Records from a data collection
------------------------------------------------

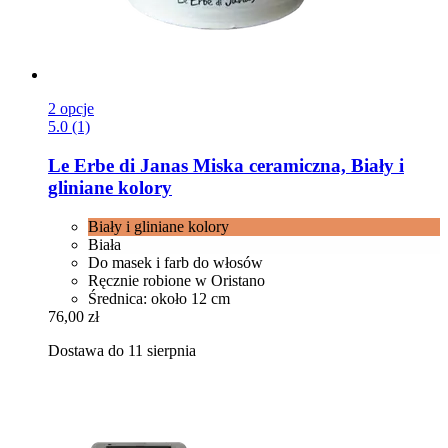
2 opcje
5.0 (1)
Le Erbe di Janas
Miska ceramiczna, Biały i
gliniane kolory
Biały i gliniane kolory
Biała
Do masek i farb do włosów
Ręcznie robione w Oristano
Średnica: około 12 cm
76,00 zł
Dostawa do 11 sierpnia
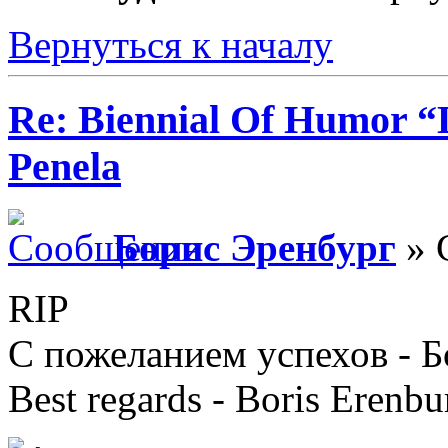
Вернуться к началу
Re: Biennial Of Humor “
Penela
Борис Эренбург
» 
RIP
С пожеланием успехов - 
Best regards - Boris Erenbu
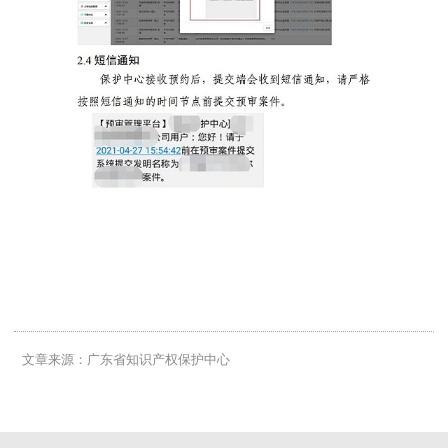
文章来源：广东省知识产权保护中心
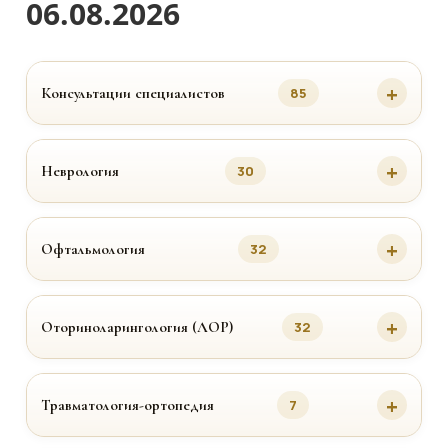
06.08.2026
Консультации специалистов
85
Неврология
30
Офтальмология
32
Оториноларингология (ЛОР)
32
Травматология-ортопедия
7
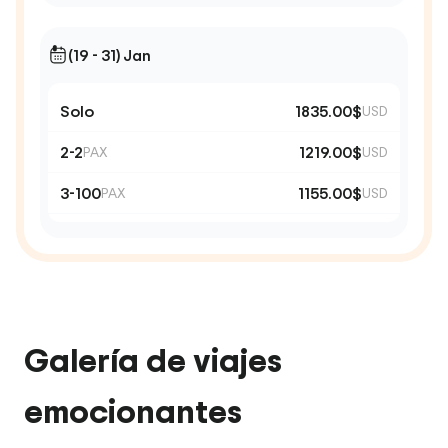
(19 - 31) Jan
Solo
1835.00$
USD
2-2
1219.00$
PAX
USD
3-100
1155.00$
PAX
USD
Galería de viajes
emocionantes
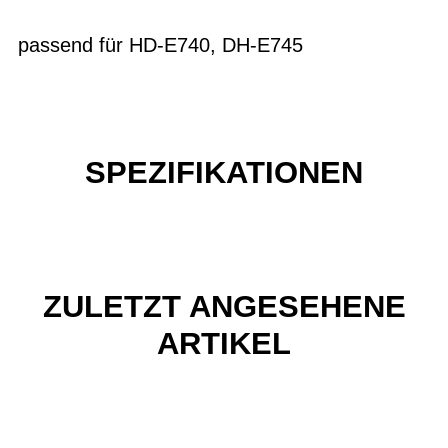
passend für HD-E740, DH-E745
SPEZIFIKATIONEN
ZULETZT ANGESEHENE
ARTIKEL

------------------------------------------------

**Task description:**
Set down the entries above word for word, but drop any image.

**Written response:**
2 opcje
5.0 (1)
Le Erbe di Janas
Miska ceramiczna, Biały i
gliniane kolory
Biały i gliniane kolory
Biała
Do masek i farb do włosów
Ręcznie robione w Oristano
Średnica: około 12 cm
76,00 zł
Dostawa do 11 sierpnia
Вернуться к началу
Re: Biennial Of Humor “
Penela
Борис Эренбург
» 
RIP
С пожеланием успехов - 
Best regards - Boris Erenbu
文章来源：广东省知识产权保护中心
06.08.2026
Консультации специалистов
85
Неврология
30
Офтальмология
32
Оториноларингология (ЛОР)
32
Травматология-ортопедия
7
(19 - 31) Jan
Solo
1835.00$
USD
2-2
1219.00$
PAX
USD
3-100
1155.00$
PAX
USD
Galería de viajes
emocionantes
passend für HD-E740, DH-E745
SPEZIFIKATIONEN
ZULETZT ANGESEHENE
ARTIKEL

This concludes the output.